+++ DATA UNDER STUDY

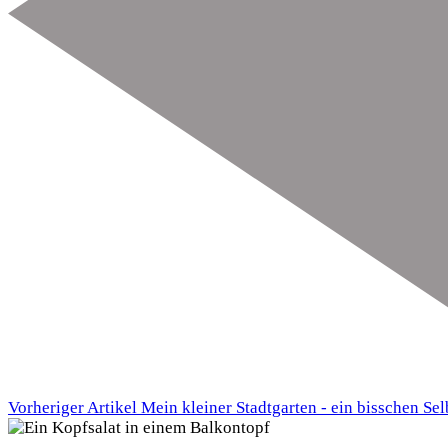
Vorheriger Artikel
Mein kleiner Stadtgarten - ein bisschen S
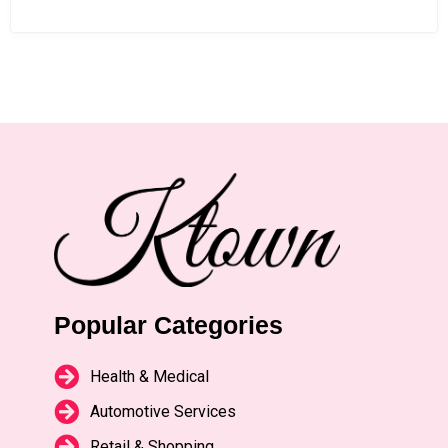
Popular Categories
Health & Medical
Automotive Services
Retail & Shopping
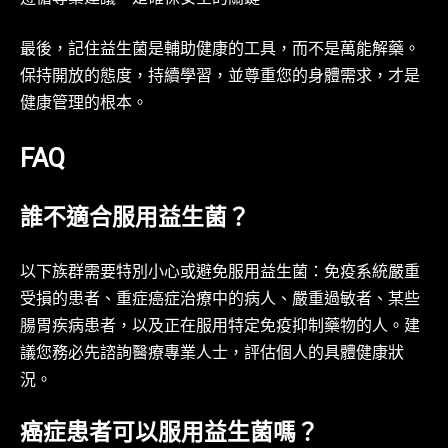
最後，記住益生菌是輔助健康的工具，而不是萬能解藥。
保持開放的態度，持續學習，並尊重您的身體需求，才是
健康管理的根本。
FAQ
誰不適合服用益生菌？
以下族群需要特別小心或避免服用益生菌：免疫系統嚴重
受損的患者、重症癌症治療中的病人、嚴重過敏者、某些
腸胃疾病患者，以及正在服用特定免疫抑制藥物的人。建
議您務必先諮詢醫療專業人士，評估個人的具體健康狀
況。
癌症患者可以服用益生菌嗎？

++++++

HOW TO COMPLETE THIS TASK → Since only the text is needed, retype the data above exactly and omit the pictures.

YOUR SOLUTION →
Vorheriger Artikel
Mein kleiner Stadtgarten - ein bisschen S
Popular Categories
Health & Medical
Automotive Services
Retail & Shopping
最後，記住益生菌是輔助健康的工具，而不是萬能解藥。
保持開放的態度，持續學習，並尊重您的身體需求，才是
健康管理的根本。
FAQ
誰不適合服用益生菌？
以下族群需要特別小心或避免服用益生菌：免疫系統嚴重
受損的患者、重症癌症治療中的病人、嚴重過敏者、某些
腸胃疾病患者，以及正在服用特定免疫抑制藥物的人。建
議您務必先諮詢醫療專業人士，評估個人的具體健康狀
況。
癌症患者可以服用益生菌嗎？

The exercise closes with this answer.